→ WHAT THIS TASK INVOLVES: Word for word, retype the lines from the one containing "focal_35mm: 25" to the one containing "f_number: 14" below, keeping both end lines and dropping the pictures.

→ TASK INPUT:
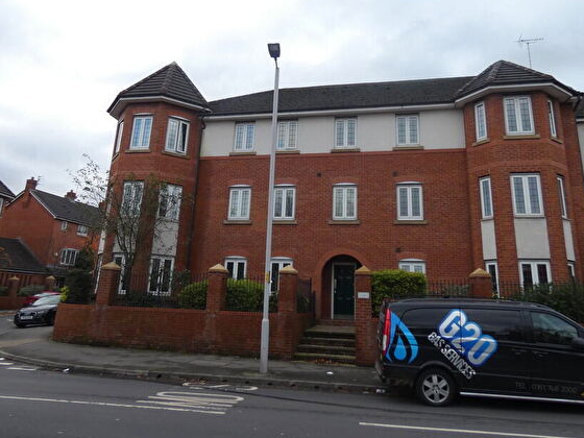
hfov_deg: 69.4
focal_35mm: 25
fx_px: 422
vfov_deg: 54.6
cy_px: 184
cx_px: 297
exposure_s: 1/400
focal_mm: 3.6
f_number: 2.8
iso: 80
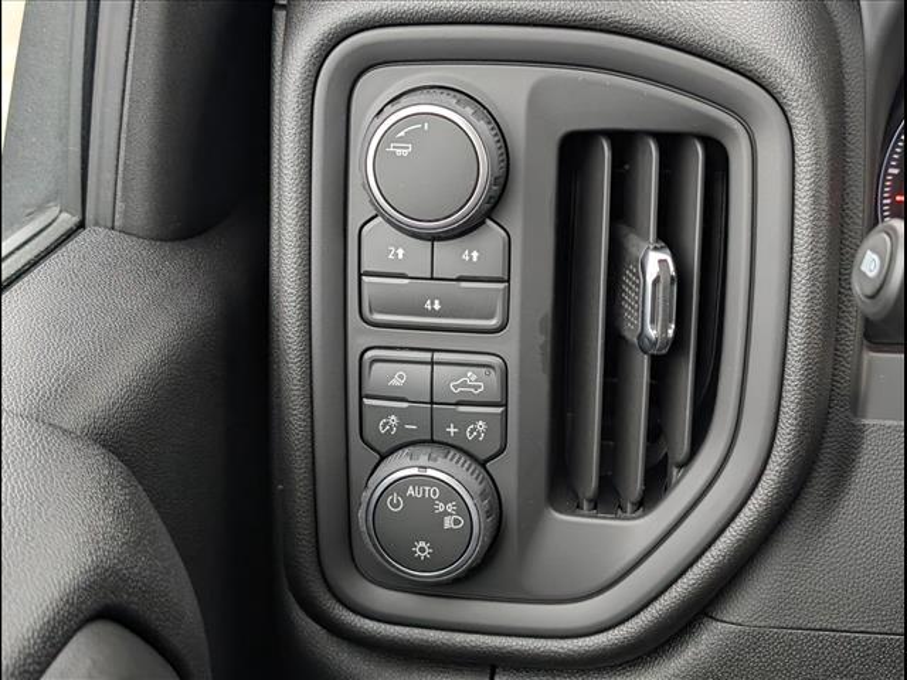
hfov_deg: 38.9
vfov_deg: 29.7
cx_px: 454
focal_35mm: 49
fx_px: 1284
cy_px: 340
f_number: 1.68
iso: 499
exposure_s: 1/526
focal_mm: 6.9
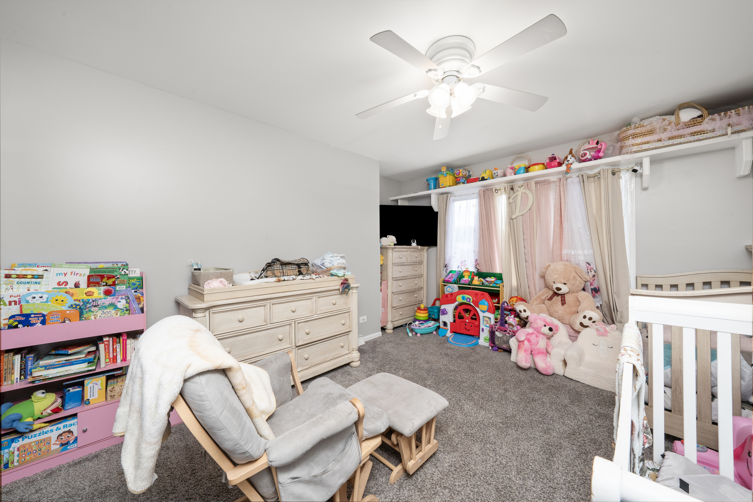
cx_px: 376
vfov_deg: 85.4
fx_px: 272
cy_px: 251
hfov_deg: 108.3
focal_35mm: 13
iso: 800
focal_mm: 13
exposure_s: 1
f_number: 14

==

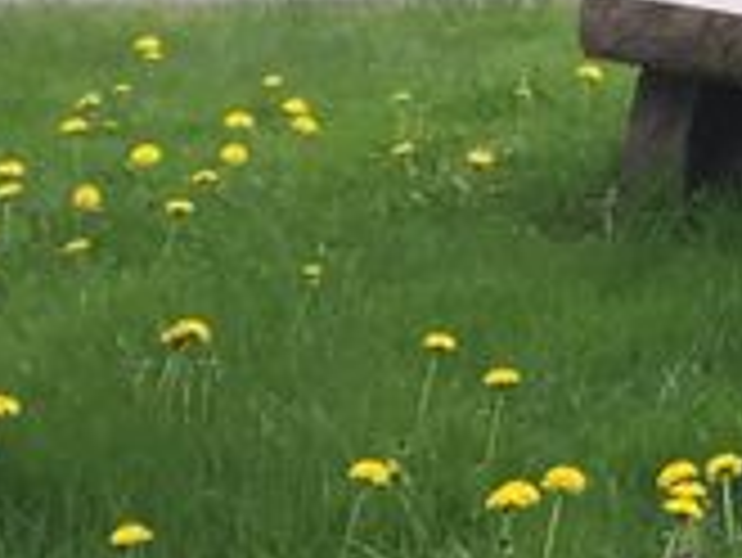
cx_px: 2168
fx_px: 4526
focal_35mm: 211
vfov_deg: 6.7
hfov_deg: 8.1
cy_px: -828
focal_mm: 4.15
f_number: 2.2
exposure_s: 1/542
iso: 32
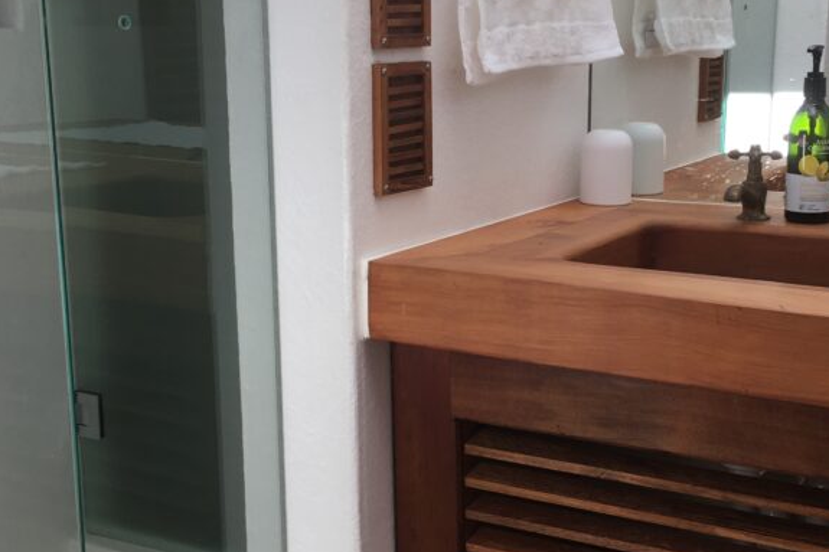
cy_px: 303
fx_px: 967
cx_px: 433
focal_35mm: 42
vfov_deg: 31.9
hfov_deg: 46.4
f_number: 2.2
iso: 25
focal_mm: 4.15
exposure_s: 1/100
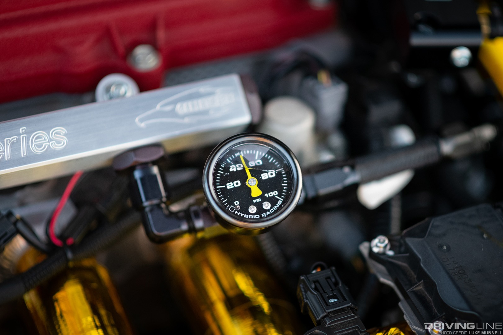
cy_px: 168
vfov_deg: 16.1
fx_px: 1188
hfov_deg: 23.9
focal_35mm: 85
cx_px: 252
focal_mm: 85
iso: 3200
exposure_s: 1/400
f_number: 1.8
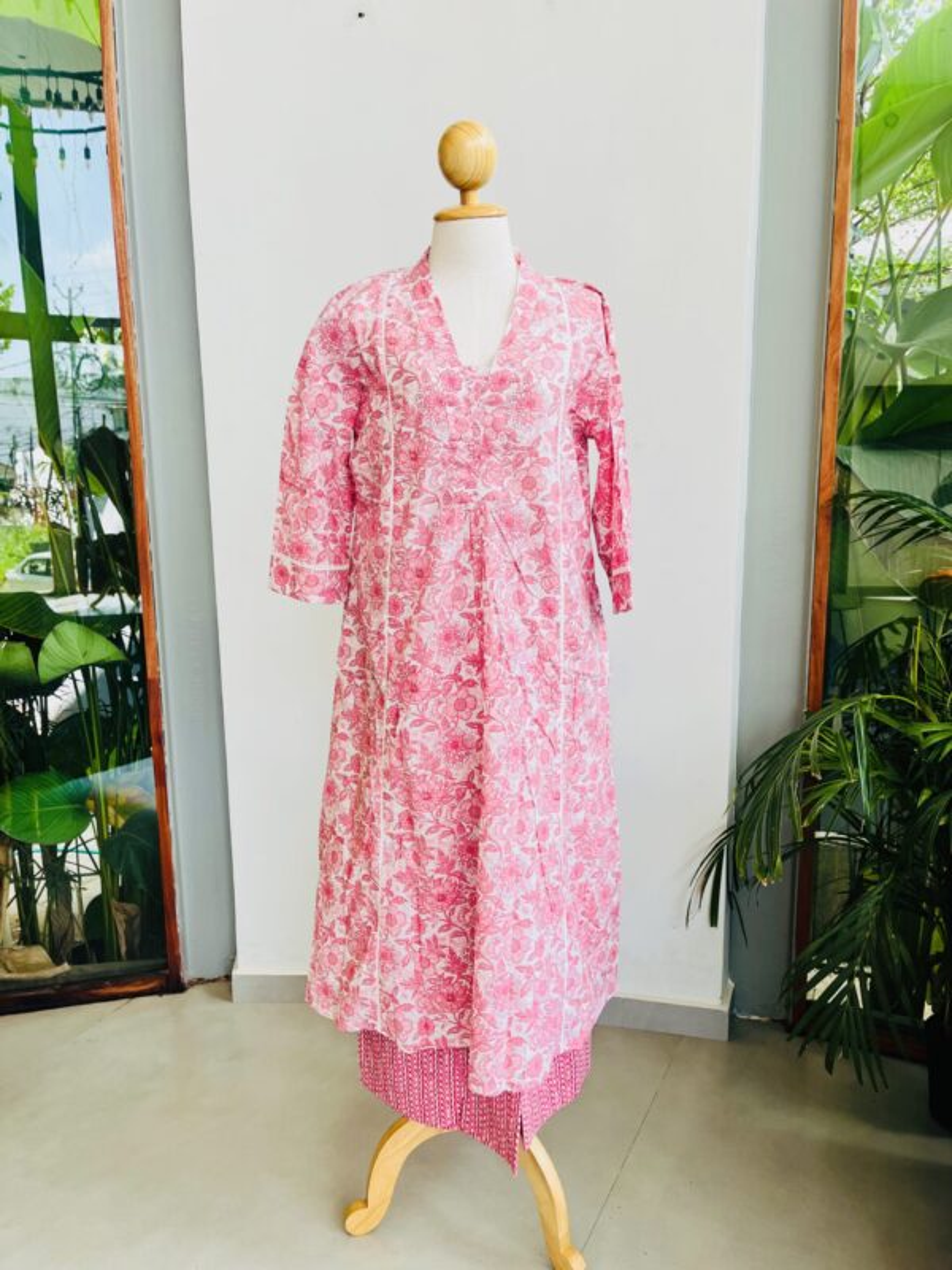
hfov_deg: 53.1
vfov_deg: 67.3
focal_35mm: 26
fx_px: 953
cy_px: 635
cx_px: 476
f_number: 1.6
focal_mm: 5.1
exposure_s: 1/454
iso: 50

→ RESULT FOR THIS EXERCISE:
focal_35mm: 25
fx_px: 422
vfov_deg: 54.6
cy_px: 184
cx_px: 297
exposure_s: 1/400
focal_mm: 3.6
f_number: 2.8
iso: 80
hfov_deg: 38.9
vfov_deg: 29.7
cx_px: 454
focal_35mm: 49
fx_px: 1284
cy_px: 340
f_number: 1.68
iso: 499
exposure_s: 1/526
focal_mm: 6.9
cx_px: 376
vfov_deg: 85.4
fx_px: 272
cy_px: 251
hfov_deg: 108.3
focal_35mm: 13
iso: 800
focal_mm: 13
exposure_s: 1
f_number: 14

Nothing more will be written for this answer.